## [SOURCE RECORDS]
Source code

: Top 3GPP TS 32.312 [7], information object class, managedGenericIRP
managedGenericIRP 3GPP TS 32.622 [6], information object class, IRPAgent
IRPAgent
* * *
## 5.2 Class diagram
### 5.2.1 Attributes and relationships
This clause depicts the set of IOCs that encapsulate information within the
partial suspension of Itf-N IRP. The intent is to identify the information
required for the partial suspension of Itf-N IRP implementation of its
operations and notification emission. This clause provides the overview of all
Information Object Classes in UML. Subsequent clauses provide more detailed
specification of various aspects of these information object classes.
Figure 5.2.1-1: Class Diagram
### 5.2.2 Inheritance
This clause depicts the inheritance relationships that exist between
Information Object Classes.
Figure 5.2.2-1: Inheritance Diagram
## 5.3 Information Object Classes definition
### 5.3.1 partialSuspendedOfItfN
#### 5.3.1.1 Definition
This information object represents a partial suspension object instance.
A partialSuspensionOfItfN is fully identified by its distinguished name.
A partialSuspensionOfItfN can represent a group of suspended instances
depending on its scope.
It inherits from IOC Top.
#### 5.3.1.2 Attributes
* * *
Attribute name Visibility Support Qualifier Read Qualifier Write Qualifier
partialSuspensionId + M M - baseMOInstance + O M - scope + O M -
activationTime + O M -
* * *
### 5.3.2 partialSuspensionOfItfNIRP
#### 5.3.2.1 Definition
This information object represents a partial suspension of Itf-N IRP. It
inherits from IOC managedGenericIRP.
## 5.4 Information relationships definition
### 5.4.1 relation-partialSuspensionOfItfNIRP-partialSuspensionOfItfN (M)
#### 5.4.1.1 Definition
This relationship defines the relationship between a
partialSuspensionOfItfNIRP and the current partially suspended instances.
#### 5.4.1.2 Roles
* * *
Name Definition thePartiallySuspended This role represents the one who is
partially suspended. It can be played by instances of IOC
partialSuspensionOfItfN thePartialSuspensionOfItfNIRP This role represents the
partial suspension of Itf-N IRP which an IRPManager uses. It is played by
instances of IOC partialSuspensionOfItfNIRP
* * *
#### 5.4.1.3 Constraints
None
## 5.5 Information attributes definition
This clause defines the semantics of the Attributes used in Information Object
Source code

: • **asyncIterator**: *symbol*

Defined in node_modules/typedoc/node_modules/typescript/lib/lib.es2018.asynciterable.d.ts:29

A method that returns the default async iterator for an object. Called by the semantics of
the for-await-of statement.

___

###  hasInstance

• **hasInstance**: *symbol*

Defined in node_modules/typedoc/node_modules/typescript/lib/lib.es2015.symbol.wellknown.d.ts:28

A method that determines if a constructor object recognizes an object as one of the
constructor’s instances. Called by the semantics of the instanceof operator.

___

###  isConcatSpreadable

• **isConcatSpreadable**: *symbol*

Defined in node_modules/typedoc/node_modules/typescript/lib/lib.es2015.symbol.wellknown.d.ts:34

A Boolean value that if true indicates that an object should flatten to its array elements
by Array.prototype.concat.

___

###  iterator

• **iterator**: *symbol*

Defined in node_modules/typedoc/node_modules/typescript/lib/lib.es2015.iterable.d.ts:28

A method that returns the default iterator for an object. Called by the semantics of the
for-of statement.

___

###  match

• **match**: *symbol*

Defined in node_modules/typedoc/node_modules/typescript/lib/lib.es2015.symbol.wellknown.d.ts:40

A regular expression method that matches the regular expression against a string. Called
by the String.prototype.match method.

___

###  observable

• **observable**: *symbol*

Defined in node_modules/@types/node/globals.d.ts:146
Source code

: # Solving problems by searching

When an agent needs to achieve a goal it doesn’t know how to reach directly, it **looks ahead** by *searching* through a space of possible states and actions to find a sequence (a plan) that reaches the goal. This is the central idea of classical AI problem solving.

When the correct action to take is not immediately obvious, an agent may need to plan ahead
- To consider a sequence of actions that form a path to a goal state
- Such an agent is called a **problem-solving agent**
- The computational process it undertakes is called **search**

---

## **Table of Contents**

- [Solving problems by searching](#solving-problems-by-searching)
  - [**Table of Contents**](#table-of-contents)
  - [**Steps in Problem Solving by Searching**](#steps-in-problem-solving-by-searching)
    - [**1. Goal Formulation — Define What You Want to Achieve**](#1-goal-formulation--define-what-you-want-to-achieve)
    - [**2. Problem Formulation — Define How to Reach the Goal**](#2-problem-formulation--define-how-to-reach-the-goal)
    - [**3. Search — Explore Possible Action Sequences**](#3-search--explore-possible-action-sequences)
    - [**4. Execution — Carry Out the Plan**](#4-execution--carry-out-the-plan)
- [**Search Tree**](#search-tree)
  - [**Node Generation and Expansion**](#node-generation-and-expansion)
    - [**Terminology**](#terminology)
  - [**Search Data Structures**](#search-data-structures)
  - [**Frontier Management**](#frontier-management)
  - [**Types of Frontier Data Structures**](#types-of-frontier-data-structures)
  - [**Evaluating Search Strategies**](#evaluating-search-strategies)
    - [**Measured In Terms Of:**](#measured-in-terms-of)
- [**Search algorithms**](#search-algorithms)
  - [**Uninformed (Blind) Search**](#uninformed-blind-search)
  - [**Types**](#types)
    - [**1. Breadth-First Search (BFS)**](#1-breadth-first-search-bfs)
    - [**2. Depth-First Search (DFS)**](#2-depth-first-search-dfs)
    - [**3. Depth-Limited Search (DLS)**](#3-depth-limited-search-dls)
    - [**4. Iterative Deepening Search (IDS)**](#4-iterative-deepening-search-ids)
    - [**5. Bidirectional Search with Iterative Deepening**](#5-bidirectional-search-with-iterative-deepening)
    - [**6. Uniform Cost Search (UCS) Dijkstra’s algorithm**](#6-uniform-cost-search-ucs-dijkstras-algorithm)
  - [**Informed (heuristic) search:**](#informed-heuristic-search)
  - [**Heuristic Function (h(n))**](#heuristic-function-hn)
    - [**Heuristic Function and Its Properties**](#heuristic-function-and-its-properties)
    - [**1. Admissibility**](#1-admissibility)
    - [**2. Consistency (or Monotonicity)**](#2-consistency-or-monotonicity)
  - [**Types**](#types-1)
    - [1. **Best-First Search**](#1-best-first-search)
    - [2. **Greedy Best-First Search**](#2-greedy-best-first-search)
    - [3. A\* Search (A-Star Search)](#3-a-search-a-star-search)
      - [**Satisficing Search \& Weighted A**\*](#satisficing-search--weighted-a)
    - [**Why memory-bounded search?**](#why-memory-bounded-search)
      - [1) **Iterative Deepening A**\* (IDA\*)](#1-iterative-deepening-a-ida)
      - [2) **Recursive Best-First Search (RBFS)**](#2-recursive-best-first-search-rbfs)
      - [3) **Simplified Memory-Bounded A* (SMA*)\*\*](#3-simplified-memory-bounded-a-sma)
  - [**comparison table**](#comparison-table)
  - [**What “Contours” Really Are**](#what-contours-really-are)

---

## [WORK TASK]
From the material above, set down exactly the lines between the line holding "A method that returns the default async" and the line holding "by the String.prototype.match method.", inclusive. Include nothing else.

## [ANSWER BOX]
A method that returns the default async iterator for an object. Called by the semantics of
the for-await-of statement.

___

###  hasInstance

• **hasInstance**: *symbol*

Defined in node_modules/typedoc/node_modules/typescript/lib/lib.es2015.symbol.wellknown.d.ts:28

A method that determines if a constructor object recognizes an object as one of the
constructor’s instances. Called by the semantics of the instanceof operator.

___

###  isConcatSpreadable

• **isConcatSpreadable**: *symbol*

Defined in node_modules/typedoc/node_modules/typescript/lib/lib.es2015.symbol.wellknown.d.ts:34

A Boolean value that if true indicates that an object should flatten to its array elements
by Array.prototype.concat.

___

###  iterator

• **iterator**: *symbol*

Defined in node_modules/typedoc/node_modules/typescript/lib/lib.es2015.iterable.d.ts:28

A method that returns the default iterator for an object. Called by the semantics of the
for-of statement.

___

###  match

• **match**: *symbol*

Defined in node_modules/typedoc/node_modules/typescript/lib/lib.es2015.symbol.wellknown.d.ts:40

A regular expression method that matches the regular expression against a string. Called
by the String.prototype.match method.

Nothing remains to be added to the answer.